Third is a broad clubs offer for Year 1 and Year 2, with the school listing sports, art, music, gardening, and ICT clubs as examples. Parents should expect some clubs to involve a charge, as the school notes that some clubs require payment. For families who can use it, this adds a layer of childcare convenience as well as enrichment.
The published school day runs from 9:00am to 3:15pm, with an hour for lunch. Breakfast club opens at 8:00am, and the school also describes an after-school club that runs until 5.30pm, offering a workable wraparound solution for many families.
For term-time planning, the school publishes term dates and a diary of key events and breaks, which is helpful for aligning childcare.
Inspection profile is recent and specific. The February 2025 inspection judged several areas as Requires Improvement, including quality of education and behaviour and attitudes. Families should ask what has changed since then, particularly around phonics consistency, curriculum sequencing, and classroom routines.
Early reading is a key question. The inspection report highlights weaknesses in early reading and phonics checks at the time of inspection. If your child is at risk of falling behind in reading, ask about intervention, how quickly gaps are identified, and how home reading is supported.
Oversubscription is real. Recent application data indicates more applicants than offers. If you are planning around this school, build a realistic Plan B, and use official admissions guidance to understand criteria and timelines.
A large infant school can feel busy for some children. Three-form entry brings breadth and resources, but some pupils prefer smaller intakes. Ask how classes are organised, how behaviour expectations are taught and reinforced, and how staff support children who find transitions difficult.

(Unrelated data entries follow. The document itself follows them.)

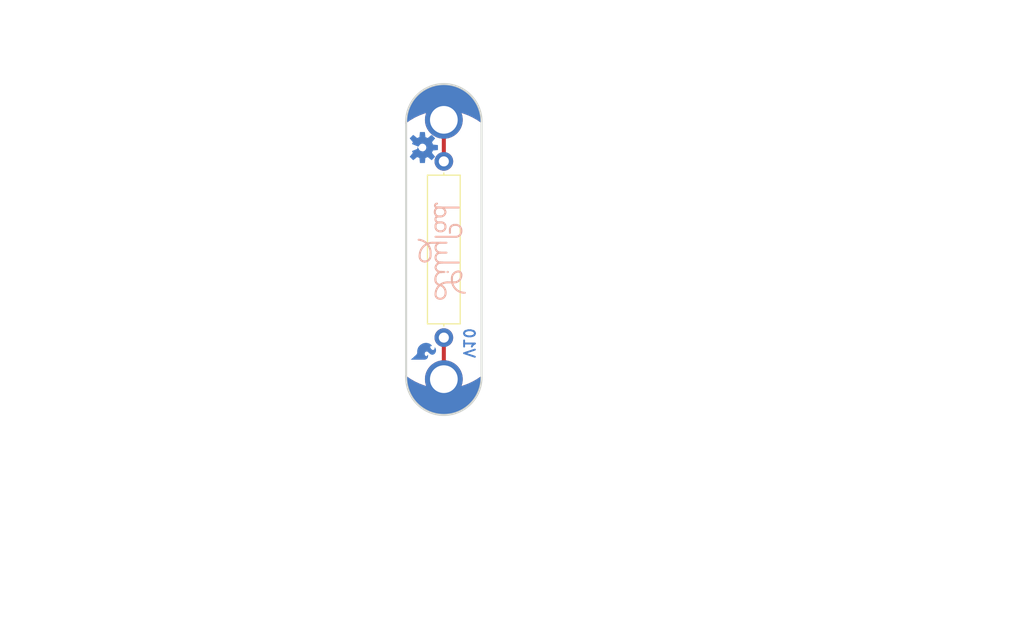
<source format=kicad_pcb>
(kicad_pcb (version 20211014) (generator pcbnew)

  (general
    (thickness 1.6)
  )

  (paper "A4")
  (layers
    (0 "F.Cu" signal)
    (1 "In1.Cu" signal)
    (2 "In2.Cu" signal)
    (31 "B.Cu" signal)
    (32 "B.Adhes" user "B.Adhesive")
    (33 "F.Adhes" user "F.Adhesive")
    (34 "B.Paste" user)
    (35 "F.Paste" user)
    (36 "B.SilkS" user "B.Silkscreen")
    (37 "F.SilkS" user "F.Silkscreen")
    (38 "B.Mask" user)
    (39 "F.Mask" user)
    (40 "Dwgs.User" user "User.Drawings")
    (41 "Cmts.User" user "User.Comments")
    (42 "Eco1.User" user "User.Eco1")
    (43 "Eco2.User" user "User.Eco2")
    (44 "Edge.Cuts" user)
    (45 "Margin" user)
    (46 "B.CrtYd" user "B.Courtyard")
    (47 "F.CrtYd" user "F.Courtyard")
    (48 "B.Fab" user)
    (49 "F.Fab" user)
    (50 "User.1" user)
    (51 "User.2" user)
    (52 "User.3" user)
    (53 "User.4" user)
    (54 "User.5" user)
    (55 "User.6" user)
    (56 "User.7" user)
    (57 "User.8" user)
    (58 "User.9" user)
  )

  (setup
    (pad_to_mask_clearance 0)
    (pcbplotparams
      (layerselection 0x00010fc_ffffffff)
      (disableapertmacros false)
      (usegerberextensions false)
      (usegerberattributes true)
      (usegerberadvancedattributes true)
      (creategerberjobfile true)
      (svguseinch false)
      (svgprecision 6)
      (excludeedgelayer true)
      (plotframeref false)
      (viasonmask false)
      (mode 1)
      (useauxorigin false)
      (hpglpennumber 1)
      (hpglpenspeed 20)
      (hpglpendiameter 15.000000)
      (dxfpolygonmode true)
      (dxfimperialunits true)
      (dxfusepcbnewfont true)
      (psnegative false)
      (psa4output false)
      (plotreference true)
      (plotvalue true)
      (plotinvisibletext false)
      (sketchpadsonfab false)
      (subtractmaskfromsilk false)
      (outputformat 1)
      (mirror false)
      (drillshape 1)
      (scaleselection 1)
      (outputdirectory "")
    )
  )

  (net 0 "")
  (net 1 "N$1")
  (net 2 "N$2")

  (footprint "boardEagle:REED_SWITCH_PLASTIC" (layer "F.Cu") (at 148.5011 105.0036 -90))

  (footprint "boardEagle:CREATIVE_COMMONS" (layer "F.Cu") (at 124.079244 143.1036))

  (footprint "boardEagle:PETAL-MEDIUM-2SIDE" (layer "F.Cu") (at 148.5011 92.1766 180))

  (footprint "boardEagle:PETAL-MEDIUM-2SIDE" (layer "F.Cu") (at 148.5011 117.8306))

  (footprint "boardEagle:OSHW-LOGO-S_COPPER" (layer "B.Cu") (at 146.3421 94.7166 90))

  (footprint "boardEagle:SFE_LOGO_FLAME_COPPER_.1" (layer "B.Cu") (at 144.8181 116.4336 90))

  (footprint "boardEagle:LOGO-LILYPAD" (layer "B.Cu") (at 148.6281 105.1306 90))

  (gr_line (start 152.3011 92.1136) (end 152.3011 117.8936) (layer "Edge.Cuts") (width 0.2032) (tstamp 2ca2f4ff-005f-46bd-a62c-df1f6234acdb))
  (gr_arc (start 144.7011 92.1136) (mid 148.5011 88.3136) (end 152.3011 92.1136) (layer "Edge.Cuts") (width 0.2032) (tstamp 4142d245-9f8d-4e0c-8cc1-e6b8e470ab55))
  (gr_arc (start 152.3011 117.8936) (mid 148.5011 121.6936) (end 144.7011 117.8936) (layer "Edge.Cuts") (width 0.2032) (tstamp 82c8afd2-0ef4-402f-b11d-11d3d1b63e83))
  (gr_line (start 144.7011 92.1136) (end 144.7011 117.8936) (layer "Edge.Cuts") (width 0.2032) (tstamp dad6c030-073b-4dbe-bb58-2c0e635a5bbb))
  (gr_text "V10" (at 150.4061 116.0526 -90) (layer "B.Cu") (tstamp d6b95efd-e806-488f-a22f-55d2427d9c15)
    (effects (font (size 1.0795 1.0795) (thickness 0.1905)) (justify left bottom mirror))
  )
  (gr_text "purple 0.08mm" (at 154.8511 82.1436) (layer "B.Fab") (tstamp 0e8559f8-6d1e-4c22-a6ba-e1852d9e14e8)
    (effects (font (size 1.5113 1.5113) (thickness 0.2667)) (justify left bottom))
  )
  (gr_text "purple 0.8mm" (at 138.3411 83.4136) (layer "F.Fab") (tstamp 24d0f9cc-10ea-4a96-b644-13a2f8a58388)
    (effects (font (size 1.5113 1.5113) (thickness 0.2667)) (justify left bottom))
  )
  (gr_text "Dia Campbell" (at 156.1211 143.1036) (layer "F.Fab") (tstamp e3d86221-04aa-4ebc-95e5-3a62ff699fdf)
    (effects (font (size 1.5113 1.5113) (thickness 0.2667)) (justify left bottom))
  )

  (segment (start 148.5011 118.0846) (end 148.5011 113.8936) (width 0.4064) (layer "F.Cu") (net 1) (tstamp 5b1560f0-2fd8-4bf2-8a0c-c1a12b34629f))
  (segment (start 148.5011 91.9226) (end 148.5011 96.1136) (width 0.4064) (layer "F.Cu") (net 2) (tstamp bd41854d-585c-47b3-9b95-d54e817e276a))

)

</source>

Wyndham Park Infants’ School offers a family-friendly practical package, including wraparound care, a strong emphasis on outdoor learning, and a clear commitment to inclusion. The most recent inspection also makes it clear that the school is in a purposeful improvement phase, particularly around early reading, curriculum clarity, and consistent behaviour expectations. This option suits families who value outdoor, hands-on learning and want a larger infant school with wraparound childcare, and who are comfortable engaging actively with the school on progress and routines as improvements embed.
It offers several positives that matter in an infant setting, including planned outdoor learning and a visible focus on inclusion and pastoral support. The most recent Ofsted inspection (February 2025) judged personal development as Good, while judging quality of education, behaviour and attitudes, and leadership and management as Requires Improvement, so parents should explore what has changed since that inspection and how reading and behaviour routines are now embedded.
Applications are made through Wiltshire’s coordinated admissions process. For September 2026 entry, the school states the round opens on 1 September 2025 and closes on 15 January 2026, and families should follow Wiltshire’s application guidance to ensure deadlines are met.
Yes. The school runs breakfast club with doors opening at 8:00am, and it also describes offering after-school provision, with wraparound care described as running until 5.30pm. Parents should check current booking arrangements, sessions, and pricing directly with the school.
The school publishes hours of 9:00am to 12:00pm and 1:00pm to 3:15pm, with the school open 9:00am to 3:15pm Monday to Friday. Breakfast club begins earlier at 8:00am.
Outdoor learning is a core feature, with timetabled Forest School and outdoor curriculum opportunities, alongside skills such as den building and knot tying. The school also references pupil voice through School Council, and it lists after-school clubs including sports, art, music, gardening, and ICT for older infant pupils.